YOUR INSTRUCTIONS:
Copy every line of the items below, changing each "common name" to "vernacular name" and leaving all else as it is.

GIVEN RECORDS:
************
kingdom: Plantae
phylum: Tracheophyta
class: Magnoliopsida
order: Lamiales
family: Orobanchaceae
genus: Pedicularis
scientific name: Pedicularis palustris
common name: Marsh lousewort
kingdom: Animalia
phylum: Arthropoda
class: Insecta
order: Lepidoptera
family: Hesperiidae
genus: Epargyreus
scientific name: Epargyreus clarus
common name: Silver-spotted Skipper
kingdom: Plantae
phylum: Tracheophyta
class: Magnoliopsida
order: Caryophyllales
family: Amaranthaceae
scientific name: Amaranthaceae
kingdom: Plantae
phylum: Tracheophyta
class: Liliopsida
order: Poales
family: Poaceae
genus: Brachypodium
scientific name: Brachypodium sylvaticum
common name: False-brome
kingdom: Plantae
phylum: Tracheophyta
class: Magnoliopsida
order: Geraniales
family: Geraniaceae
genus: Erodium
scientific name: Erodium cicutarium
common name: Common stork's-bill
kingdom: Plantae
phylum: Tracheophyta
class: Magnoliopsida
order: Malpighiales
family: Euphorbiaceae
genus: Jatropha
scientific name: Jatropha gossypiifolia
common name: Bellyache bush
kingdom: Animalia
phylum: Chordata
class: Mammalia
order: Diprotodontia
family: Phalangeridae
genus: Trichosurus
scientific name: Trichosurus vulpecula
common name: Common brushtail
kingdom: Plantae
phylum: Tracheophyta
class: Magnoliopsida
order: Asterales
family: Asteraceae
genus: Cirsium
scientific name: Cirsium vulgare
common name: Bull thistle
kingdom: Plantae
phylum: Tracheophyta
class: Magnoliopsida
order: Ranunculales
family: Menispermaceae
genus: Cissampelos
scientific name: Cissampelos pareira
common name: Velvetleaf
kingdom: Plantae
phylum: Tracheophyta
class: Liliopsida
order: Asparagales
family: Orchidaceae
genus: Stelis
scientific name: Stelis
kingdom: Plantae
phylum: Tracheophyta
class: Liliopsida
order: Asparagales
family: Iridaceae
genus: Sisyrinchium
************
REPLY TO THE TASK:
kingdom: Plantae
phylum: Tracheophyta
class: Magnoliopsida
order: Lamiales
family: Orobanchaceae
genus: Pedicularis
scientific name: Pedicularis palustris
vernacular name: Marsh lousewort
kingdom: Animalia
phylum: Arthropoda
class: Insecta
order: Lepidoptera
family: Hesperiidae
genus: Epargyreus
scientific name: Epargyreus clarus
vernacular name: Silver-spotted Skipper
kingdom: Plantae
phylum: Tracheophyta
class: Magnoliopsida
order: Caryophyllales
family: Amaranthaceae
scientific name: Amaranthaceae
kingdom: Plantae
phylum: Tracheophyta
class: Liliopsida
order: Poales
family: Poaceae
genus: Brachypodium
scientific name: Brachypodium sylvaticum
vernacular name: False-brome
kingdom: Plantae
phylum: Tracheophyta
class: Magnoliopsida
order: Geraniales
family: Geraniaceae
genus: Erodium
scientific name: Erodium cicutarium
vernacular name: Common stork's-bill
kingdom: Plantae
phylum: Tracheophyta
class: Magnoliopsida
order: Malpighiales
family: Euphorbiaceae
genus: Jatropha
scientific name: Jatropha gossypiifolia
vernacular name: Bellyache bush
kingdom: Animalia
phylum: Chordata
class: Mammalia
order: Diprotodontia
family: Phalangeridae
genus: Trichosurus
scientific name: Trichosurus vulpecula
vernacular name: Common brushtail
kingdom: Plantae
phylum: Tracheophyta
class: Magnoliopsida
order: Asterales
family: Asteraceae
genus: Cirsium
scientific name: Cirsium vulgare
vernacular name: Bull thistle
kingdom: Plantae
phylum: Tracheophyta
class: Magnoliopsida
order: Ranunculales
family: Menispermaceae
genus: Cissampelos
scientific name: Cissampelos pareira
vernacular name: Velvetleaf
kingdom: Plantae
phylum: Tracheophyta
class: Liliopsida
order: Asparagales
family: Orchidaceae
genus: Stelis
scientific name: Stelis
kingdom: Plantae
phylum: Tracheophyta
class: Liliopsida
order: Asparagales
family: Iridaceae
genus: Sisyrinchium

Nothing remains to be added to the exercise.